▶ **Directions**
Rewrite all of the records below with "series" changed to "data line" and nothing else altered. Leave the pictures out.

▶ **Given entries**
==============================

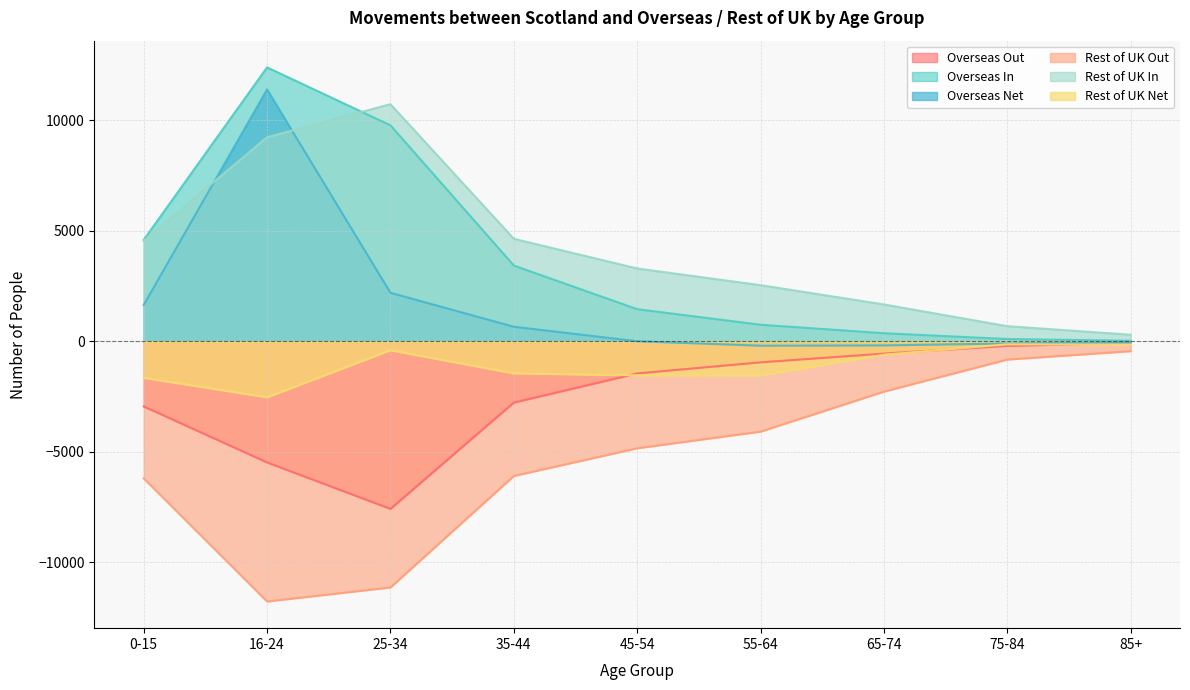

What is the sum of the Overseas In values at 25-34 and 65-74?

10148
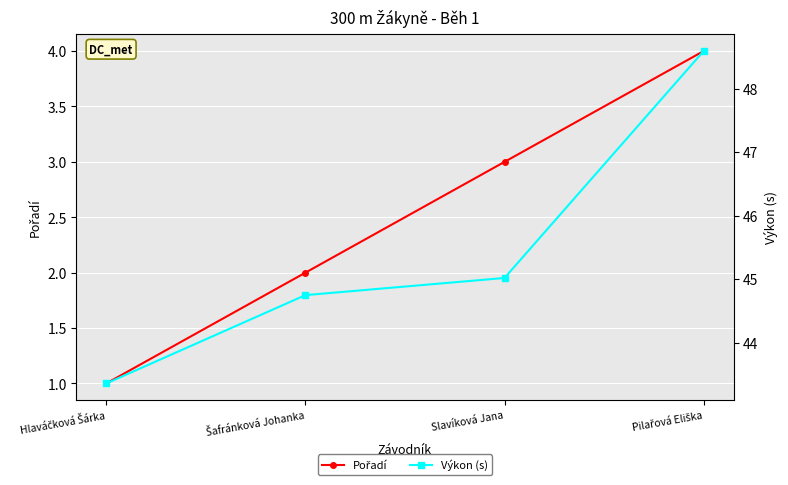

Is the value of Pořadí at Pilařová Eliška greater than the value of Výkon (s) at Slavíková Jana?

No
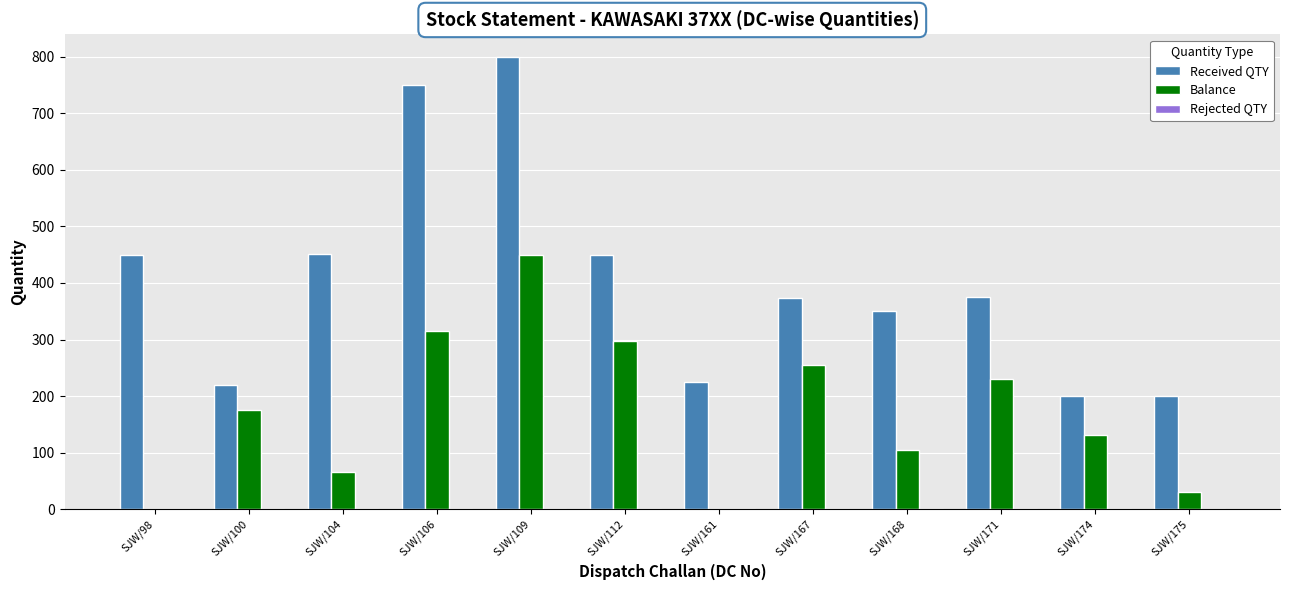

Between SJW/112 and SJW/175, which series saw the biggest shift?

Balance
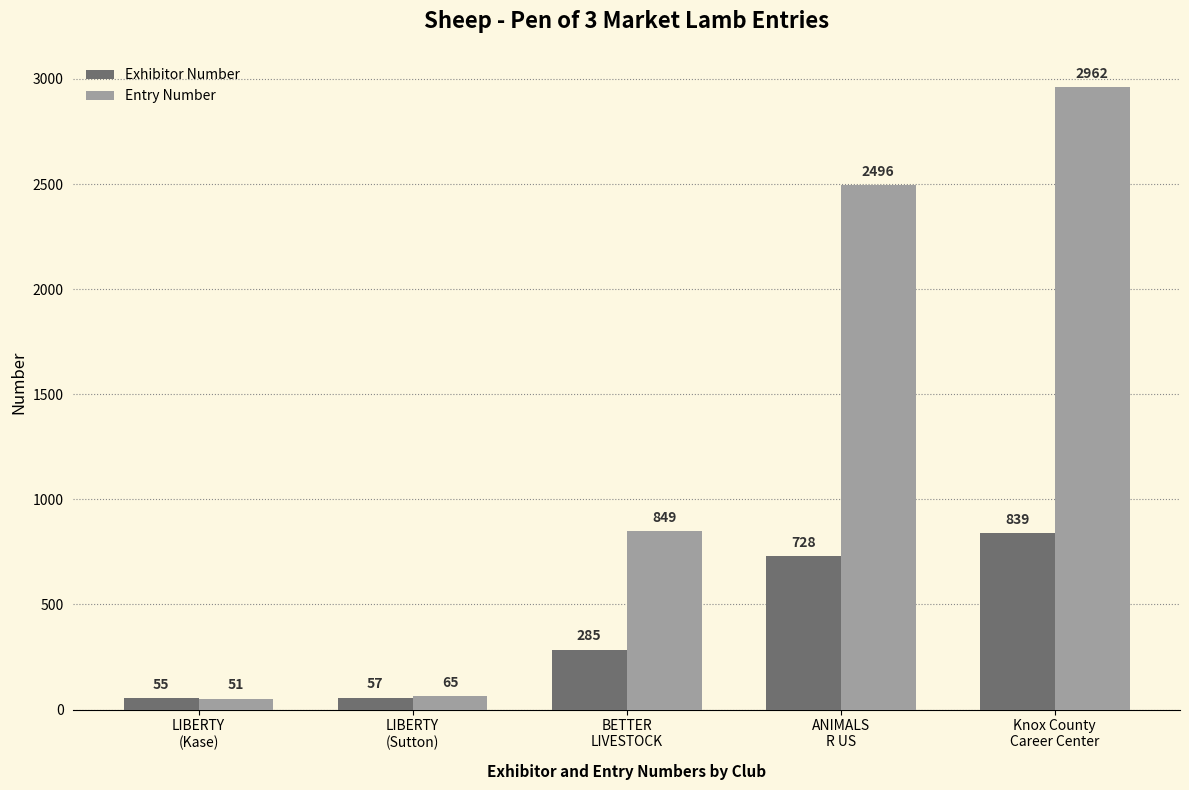

Reading left to right, list all the values displayed in this chart.

Exhibitor Number: LIBERTY
(Kase)=55	LIBERTY
(Sutton)=57	BETTER
LIVESTOCK=285	ANIMALS
R US=728	Knox County
Career Center=839
Entry Number: LIBERTY
(Kase)=51	LIBERTY
(Sutton)=65	BETTER
LIVESTOCK=849	ANIMALS
R US=2496	Knox County
Career Center=2962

==============================

▶ **Answer to this exercise**
What is the sum of the Overseas In values at 25-34 and 65-74?

10148

Is the value of Pořadí at Pilařová Eliška greater than the value of Výkon (s) at Slavíková Jana?

No

Between SJW/112 and SJW/175, which data line saw the biggest shift?

Balance

Reading left to right, list all the values displayed in this chart.

Exhibitor Number: LIBERTY
(Kase)=55	LIBERTY
(Sutton)=57	BETTER
LIVESTOCK=285	ANIMALS
R US=728	Knox County
Career Center=839
Entry Number: LIBERTY
(Kase)=51	LIBERTY
(Sutton)=65	BETTER
LIVESTOCK=849	ANIMALS
R US=2496	Knox County
Career Center=2962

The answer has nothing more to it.